Mircan, 26 Haziran'da yapılacağı duyurulan 14. Onur Yürüyüşü'ne engel olacakları yolundaki açıklamasına gelen tepkiler üzerine "Biz devleti uyardık, elimizde sopalarla yürüyüşe katılanları döveceğimizi söylemedik. Onlar on bin kişi ise biz de on bin kişi orada olacağız, o koridoru kapatacağız, oturma eylemi yapacağız ve yürütmeyeceğiz" açıklaması yaptı. RS FM'den Yavuz Oğhan'a konuşan Mican, "LBGTİ bireylerin yürüyüş ile Müslümanların dini değerlerine saldırdıkları" görüşünü tekrarladı.
2005'te bir iş adamına 8 gün boyunca işkence yaptığı iddiasıyla gözaltina alınan Mincan, şunları söyledi:
"Biz Müslüman Türk milletiyiz, halkımızın yüzde 99'u Müslüman. Doğru, hoşgörü içinde yaşamalıyız ama bizim dini değerlerimizi yok sayarak, bizi hiçe sayarak bu yürüyüş yapılamaz. Biz, yarı çıplak şekilde ellerinde içki şişeleriyle birlikte ecdadımızın kanlarıyla sulanmış mübarek şehirde, kutlu şehirde böyle dolaşmalarını istemiyoruz. Biraz hukuk dışına çıkıyor gibi görünüyor ama hukuk dışına çıkılıyor diye algılamayın bunu. Ziya Paşa'nın sözlerini hatırlatırken bir tehdit yok. Bizim orada olacağımızı tepkili olacağımızı yürütmeyeceğimizi söylüyoruz. Onlar on bin kişi ise biz de on bin kişi orada olacağız, o koridoru kapatacağız, oturma eylemi yapacağız ve yürütmeyeceğiz. Onlar bize tepki gösterirse biz de tepki göstereceğiz. Ben gidelim Taksim'e sopalarla kovalayalım demiyorum. Bu cümleyi elinde sopa olarak algılamamak lazım, bir tepki olarak algılamak lazım."

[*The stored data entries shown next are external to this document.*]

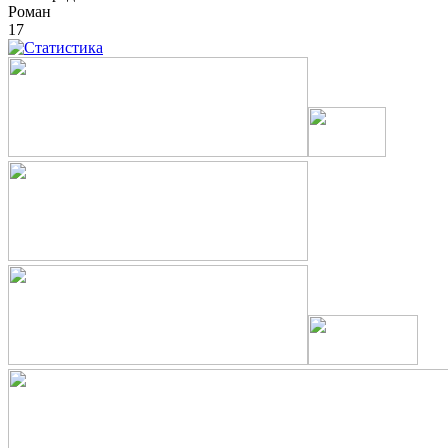
Роман
17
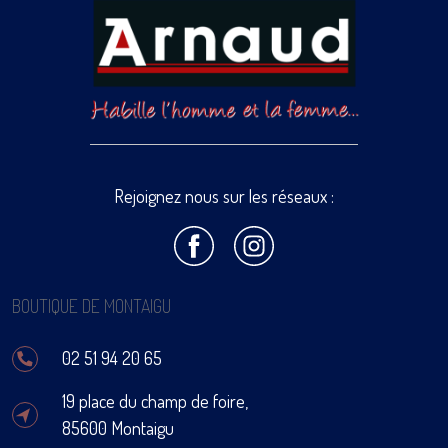
Rejoignez nous sur les réseaux :
BOUTIQUE DE MONTAIGU
02 51 94 20 65
19 place du champ de foire,
85600 Montaigu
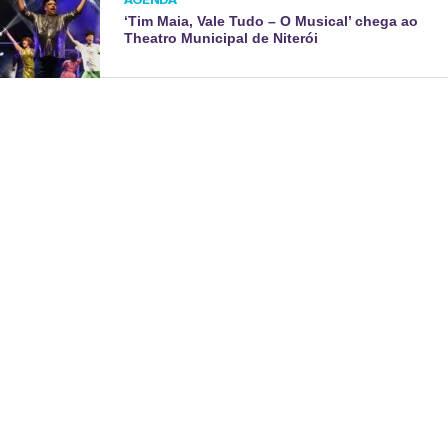
‘Tim Maia, Vale Tudo – O Musical’ chega ao
Theatro Municipal de Niterói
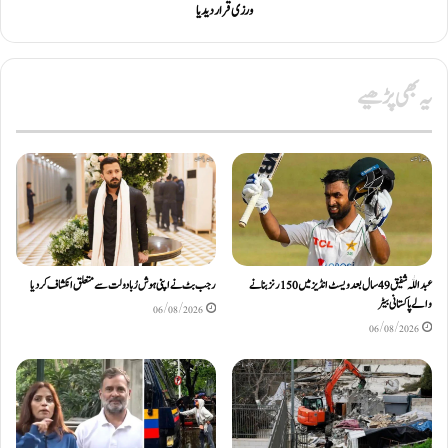
ورزی قرار دیدیا
یہ بھی پڑھیے
عبداللّٰہ شفیق 49 سال بعد ویسٹ انڈیز میں 150 رنز بنانے
رجب بٹ نے اپنی ہوش رُبا دولت سے متعلق انکشاف کردیا
والے پاکستانی بیٹر
06/08/2026
06/08/2026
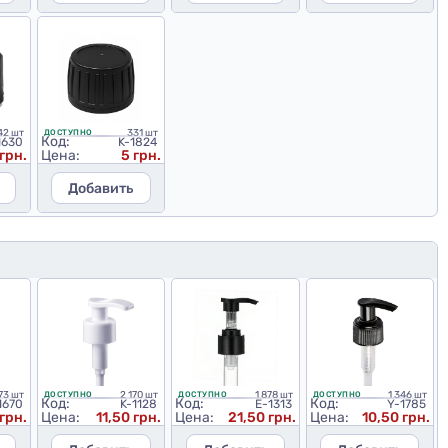
42 шт
331 шт
ДОСТУПНО
Код:
1630
K-1824
 грн.
Цена:
5 грн.
Добавить
73 шт
2 170 шт
1 878 шт
1 346 шт
ДОСТУПНО
ДОСТУПНО
ДОСТУПНО
Код:
Код:
Код:
1670
K-1128
E-1313
Y-1785
 грн.
Цена:
11,50 грн.
Цена:
21,50 грн.
Цена:
10,50 грн.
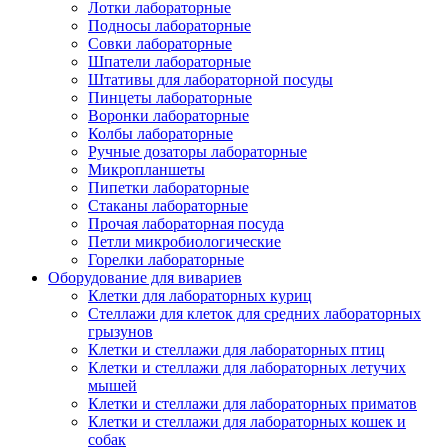
Лотки лабораторные
Подносы лабораторные
Совки лабораторные
Шпатели лабораторные
Штативы для лабораторной посуды
Пинцеты лабораторные
Воронки лабораторные
Колбы лабораторные
Ручные дозаторы лабораторные
Микропланшеты
Пипетки лабораторные
Стаканы лабораторные
Прочая лабораторная посуда
Петли микробиологические
Горелки лабораторные
Оборудование для вивариев
Клетки для лабораторных куриц
Стеллажи для клеток для средних лабораторных
грызунов
Клетки и стеллажи для лабораторных птиц
Клетки и стеллажи для лабораторных летучих
мышей
Клетки и стеллажи для лабораторных приматов
Клетки и стеллажи для лабораторных кошек и
собак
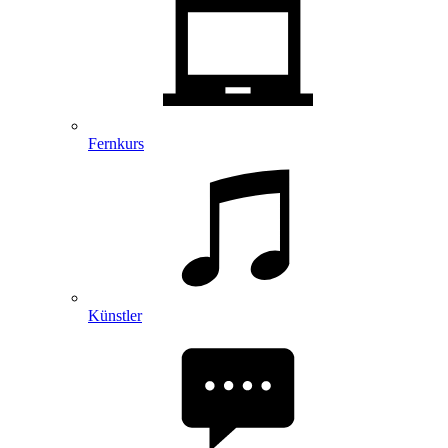
Fernkurs
Künstler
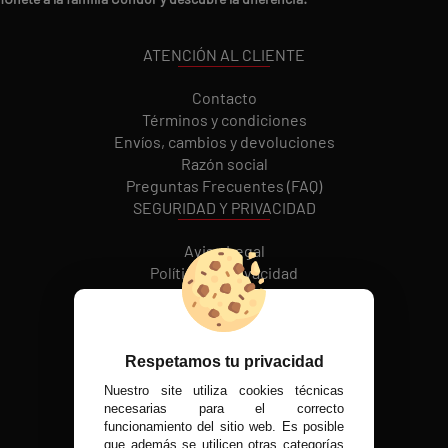
ATENCIÓN AL CLIENTE
Contacto
Términos y condiciones
Envíos, cambios y devoluciones
Razón social
Preguntas Frecuentes (FAQ)
SEGURIDAD Y PRIVACIDAD
Aviso Legal
Política de Privacidad
Política de cookies
REDES SOCIALES
Respetamos tu privacidad
Nuestro site utiliza cookies técnicas
MÉTODOS DE PAGO
necesarias para el correcto
funcionamiento del sitio web. Es posible
que además se utilicen otras categorías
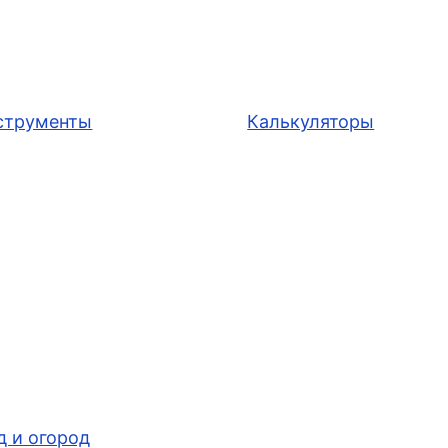
струменты
Калькуляторы
д и огород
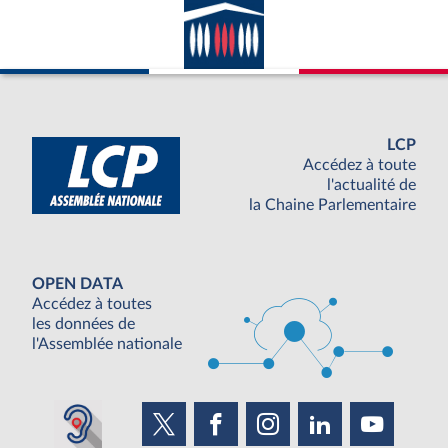
LCP
Accédez à toute
l'actualité de
la Chaine Parlementaire
OPEN DATA
Accédez à toutes
les données de
l'Assemblée nationale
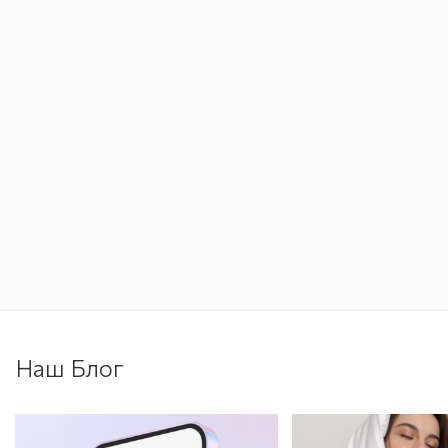
Наш Блог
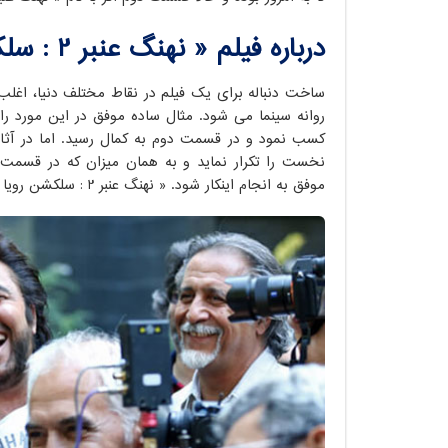
درباره فیلم « نهنگ عنبر 2 : سلکشن رویا » :
ساخت دنباله برای یک فیلم در نقاط مختلف دنیا، اغلب 
روانه سینما می شود. مثال ساده موفق در این مورد را 
کسب نمود و در قسمت دوم به کمال رسید. اما در آثا
نخست را تکرار نماید و به همان میزان که در قسمت 
موفق به انجام اینکار شود. « نهنگ عنبر 2 : سلکشن رویا » دقیقاً اثری است که چنین وضعیتی دارد.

"Elinde içki şişesi ile yarı çıplak yürümeyecek" sözlerini tekrarlayan Mican, açıklamalarının "devlete bir çağrı olduğunu" iddia etti:
"O zaman devlet şöyle bir önlem alsın, çağrı yapıyoruz, devlet ne yapacak, diyecek ki; yarı çıplak yürümeyecek, elinde içki şişesi olmayacak, böyle olursa istediği yerde yürüsün. Biz toplumun bir ferdiyiz, bizim fertler olarak o tür yaşantıya o görüntüye tepkimiz bu. Böylece bir dahaki sefere yapacakları zaman diyecekler ki biz bu halkın tepkisini çektik, onların da değerleri var saygı duymamız gerekir, eğer değerlerimize saygı duymuyorlarsa biz onların inandıklarına niye saygı duyalım. Bizim saygı duymamızı beklemesinler."